++++ Excerto dado ++++
Saindo do trilho de vez em quando, fui ainda conhecendo as plantas mais comuns da farmacopeia tradicional, incluindo a que trata os acessos de malária.

– Devia ter tomado o chá quatro vezes por dia mas só tomei três, por isso demorou mais a passar… – confessou o Rafael com um sorriso.

Na sombra, junto a um carreiro, umas flores de um branco fosforescente refletiam a luz do sol.

– De noite metem medo.

– Mas quem vem aqui de noite?

– De vez em quando é preciso vir, porque há caçadores furtivos que vêm caçar lémures, e temos de os proteger.

E aí surgiu a ponte para a sua paixão: a música. Membro de uma igreja luterana onde toca órgão, Rafael lançou-se na composição de várias músicas sobre a natureza e a ecologia, com a ajuda de algumas meninas do coro da igreja.

– É preciso proteger o planeta – temos de o deixar intacto para os nossos filhos! Este é o refrão da minha última música.

– Então e como é a música? – atrevi-me a perguntar. E pronto. O resto da caminhada foi todo muito musical. Primeiro, tive direito à música que pedi. O Rafael cantor parou, marcou o compasso com palmas e pediu-me para o acompanhar no refrão. Balançámos os dois, acompanhando o ritmo, e cantei com ele o refrão, que até entrava no ouvido: la-la-la- sauvez la plaaaaa-nè-te. E depois tive direito ao resto do reportório.

– E também tenho esta: la-la-la! – continuava ele, a marcar o compasso com a mãos nas pernas enquanto caminhávamos.

Felizmente já tínhamos deixado a floresta – e o risco de assustar a bicharada toda – e estávamos numa área de savana que antecedia um fabuloso desfiladeiro, escondido sob os nossos pés até estarmos mesmo em cima dele. Desci por um carreiro íngreme e encontrei-me no meio de paredes coloridas e formações estranhas, torres e “arranha-céus” vermelhos e amarelos que lembram cidadezinhas extraterrestres.

Rafael cantarolava à sombra, fornecendo a banda sonora, enquanto eu me perdia por ali, à descoberta de novas formas e cores. Nada mexia, numa paisagem esmagada pelo calor e pela humidade. Comemos a fruta e bolachas que eu levava, e quase esgotámos a água antes de retomar a marcha.

– Já só falta encontrar as sifakas – anunciou. E entrámos de novo na floresta.
++++ Dados recolhidos ++++
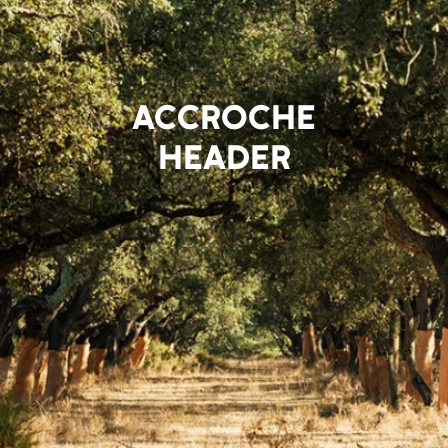
ACCROCHE
HEADER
++++
▶ **O que fazer**
Escreve a continuação do relato da caminhada com o Rafael, começando logo a seguir à última frase do excerto.

▶ **Resposta escrita**
Mas desta vez foi em vão. Não por causa da veia musical do guia, que desistiu de me converter em fã quando queria repetir comigo o seu último êxito e eu já não me lembrava do refrão; os bichos é que deviam estar mesmo a descansar à sombra, e quem é que os podia recriminar? Nós devíamos estar a fazer o mesmo, mas o lugar era demasiado tentador. O Rafael músico voltou ao seu papel de guia dedicado, explicando-me detalhes sobre o uso medicinal de dezenas de plantas, apontando uma tartaruga, desencantado camaleões e flores belíssimas, apontando pássaros que cantavam escondidos. Só faltavam mesmo as sifakas, uns lémures brancos com um ar espantado e inocente que já tinha avistado noutros parques. Geralmente são eles que nos vêm espreitar, mirando-nos do alto das árvores com a mesma curiosidade e surpresa que nós. Mas a visita acabou com um Rafael desanimado a apontar uma árvore gigantesca, mesmo à saída:

– Elas costumam vir aqui dormir, mas hoje não estão cá…

Sosseguei o guia-cantor e disse-lhe que ia ficar na entrada do parque à espera de transporte – quem sabe se elas não vinham despedir-se de mim ao cair da noite? Mas o Rafael sentia-se em falta pelo que eu não tinha visto, e decidiu ficar por ali.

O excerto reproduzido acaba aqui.